九野还要说什么,只见对方身体一晃,身体化成一道虚影,倏地出现在董申的尸体边,伸手拔出插在上面的那根尖刺,手一抖,尖刺上的污血甩尽,不留半点痕迹,收到袖内,又倏地出现在九野跟前,道:“我先去了,你好自为之。”
纵身而起,身躯便如化成了飞烟,飘忽间早已淹没在火林深处……
九野呆呆地望着消逝的身形,不明白对方怎能不借助任何灵诀和法器而使身法如此缥缈,飞跃腾挪间宛如山间鬼魅般,半晌后,方呼出一口气,待要使力爬起,转头之际正好和地上的尸体鼻对鼻照了个面。
此刻阳光在透过血红的树木,映射在地上董申那鲜血淋漓的脸上,只见他目瞪欲裂,嘴张似斗,仿佛仍作势欲扑,九野心中一阵后怕,伸起一腿把那尸体踢的远远,这才发现力气已经恢复不少。
踢了这一脚后,心神稍宁,这时却听林边一阵嘈杂声传来,他知道那帮人听到动静寻过来了,当下不紧不慢坐了起来,梳理了一下乱发,暗下寻思该如何自圆其说。
昭和殿是太子们议事场所,此刻却成了临时的审问厅,大厅两边依照官职大小,坐着候天行等一众官员,而四位太子居高而席,此刻周围鸦雀无声,静静等待着九野的回答,所有在场的人神色各异,对于火林所发生的事情虽然不甚明白是怎么一回事,但很显然九野已经犯下了朝中滥用武力的戒律,而杀害在职官员这条罪名更是十分严重,众目睽睽之下,以便太子也难以维护了。
这些人有的愤怒异常,有的疑惑不解,有的若有所思,有的却是幸灾乐祸,只有九野站在中间依然神态自若,他没有立即回答三太子暴跳如雷的质问,只是轻描淡写地道:“我已经追踪此人很久了,此人罪大恶极,居然敢偷……嗯,这件事情你们不便知道……他化名混入宫内,以为神不知鬼不觉,却没想到被我追寻到了蛛丝马迹,发现了他的秘密,他发现我的意图,想伺机逃跑,哼哼,结果你们也知道了。”他这番话也是现炒现卖,刚在那喜姨处听了半截回来,心想这姓董的既然隐名埋性,自然有着不可告人的秘密,此人不背黑锅又该何人。
众人被他一番话听的面面相觑,搞不明白他的意思,只有太子丹深信九野必定有其不得不杀的原因,兴趣盎然地问道:“师……嗯,那老头偷了你什么?”
九野摇头道:“这个不能说,你若是有兴趣可以直接去问圣皇。”
此言一出,众皆哗然,只有李末和坐在左首的一名形状威武的大汉眼内闪过一丝讶异,在坐哪个不清楚那董申的实力,对九野能杀死这样一个人物无不心存怀疑,此刻听他居然把圣皇都搬出来了,更觉匪夷所思。
反而象侯天行和太子丹等人倒没感觉太大惊讶,毕竟密甲士是由圣皇最隐秘的特使,也只有最隐秘的事情才会出动这类人,因此真牵扯到圣皇亦在情理之中。侯天行一直以来对九野的行动忌讳莫深,弄不明白此人为何会出现,如今的情况反而让他心中释疑,说不定密使的出现该会是因为这件事的关系。

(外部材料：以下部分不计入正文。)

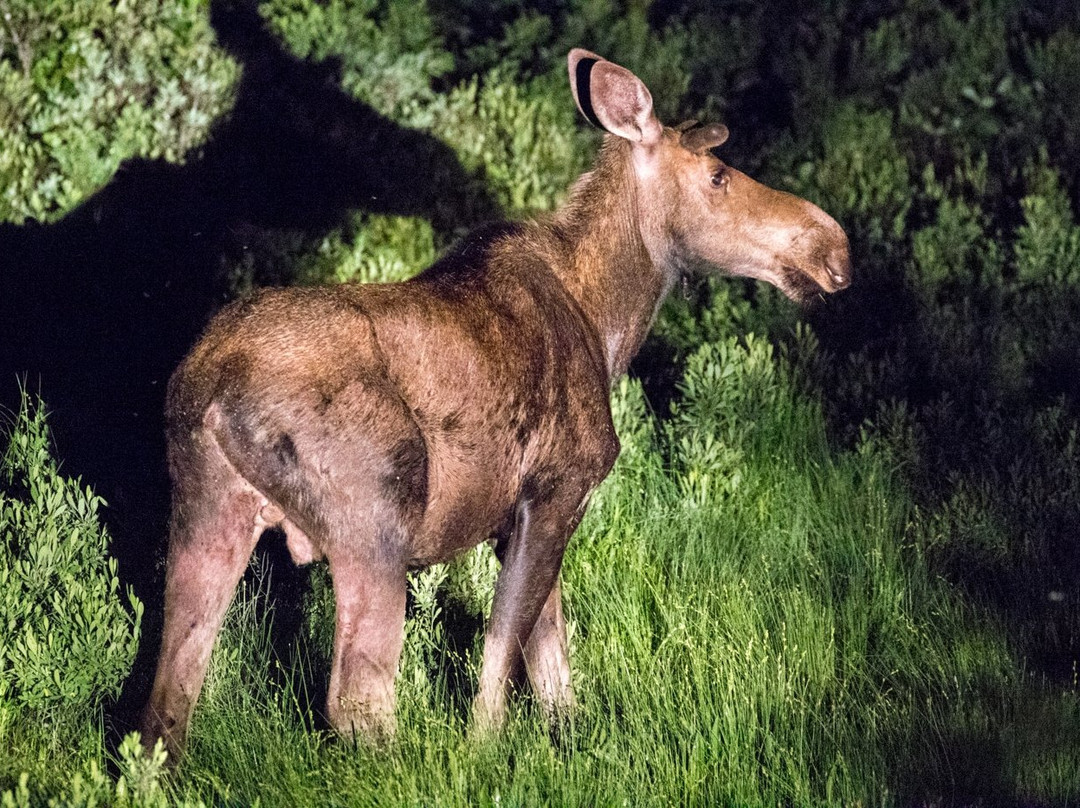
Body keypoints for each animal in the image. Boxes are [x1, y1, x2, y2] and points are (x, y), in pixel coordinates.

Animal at [141, 48, 850, 761]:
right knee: (357, 699)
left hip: (209, 507)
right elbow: (505, 649)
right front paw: (485, 750)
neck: (610, 322)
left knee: (168, 696)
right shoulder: (556, 488)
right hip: (379, 513)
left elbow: (550, 655)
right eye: (718, 175)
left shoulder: (528, 514)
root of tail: (212, 389)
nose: (835, 246)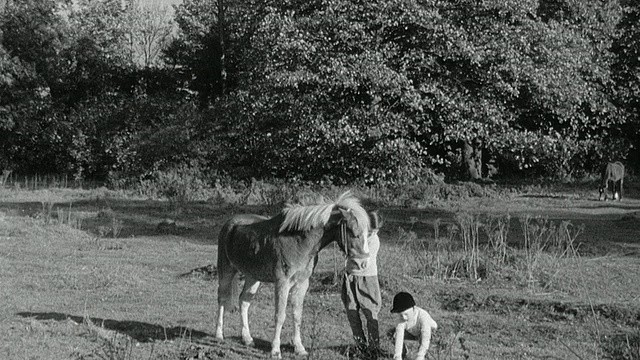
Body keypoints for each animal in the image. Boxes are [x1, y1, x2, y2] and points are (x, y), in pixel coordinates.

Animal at [215, 191, 376, 358]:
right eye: (354, 233)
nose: (363, 264)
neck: (298, 241)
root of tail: (230, 223)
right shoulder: (282, 283)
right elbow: (280, 315)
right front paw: (275, 350)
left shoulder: (302, 283)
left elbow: (297, 315)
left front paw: (299, 348)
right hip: (226, 270)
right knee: (222, 298)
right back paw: (219, 335)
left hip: (253, 277)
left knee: (244, 301)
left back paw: (247, 339)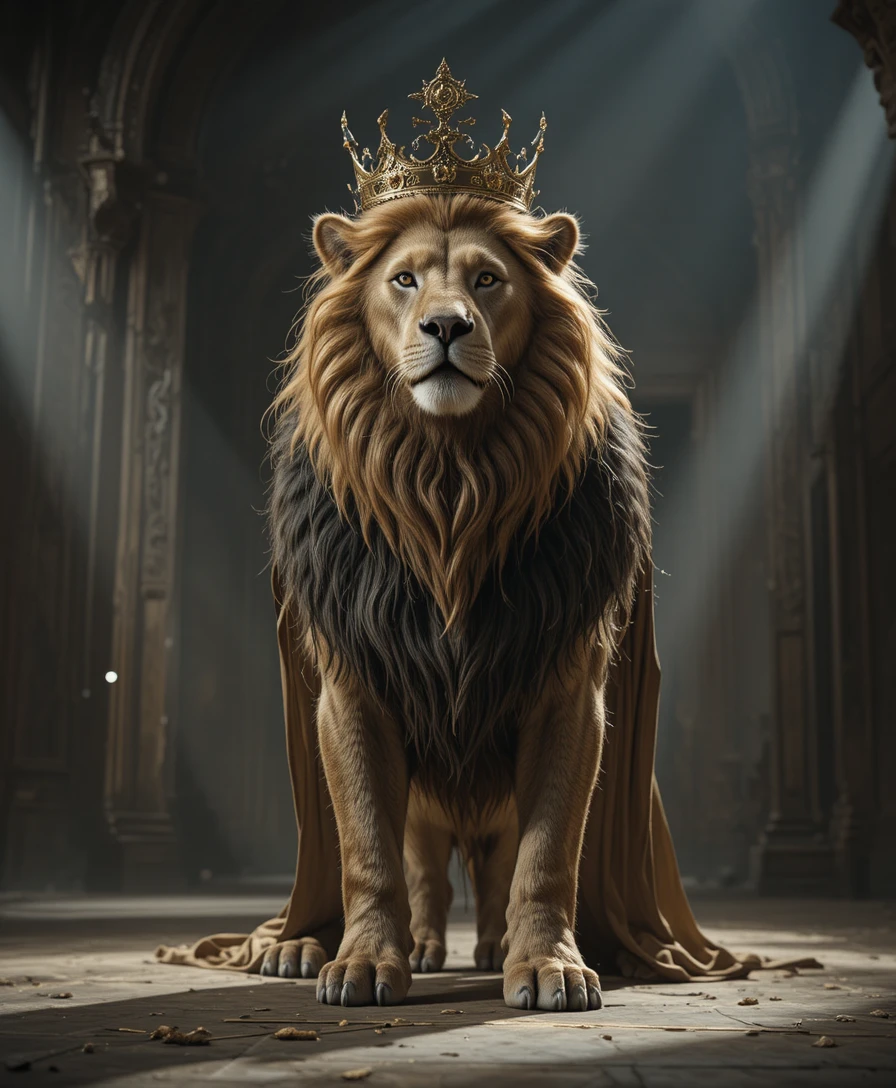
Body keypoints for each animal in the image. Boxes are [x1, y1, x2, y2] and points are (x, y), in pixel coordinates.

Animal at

其实之所以会发生此事却和侯天行有着莫大关系,不过一则那喜姨没来的及把事情的始末告诉他,二则由于一些特殊的原由,喜姨并不打算把这件事告诉他。这样一来却导致候天行胡思乱想,自以为是的猜测的和事实却有着天差地别。
董申是太子轲的人,这样不明不白被人杀死哪里肯善罢甘休,他脾气暴躁,脸早涨的通红,大声质问:“你究竟是何人?董申是我召进宫中的,他就算犯了什么事也由不了你管,我即刻就面见父皇问个明白。”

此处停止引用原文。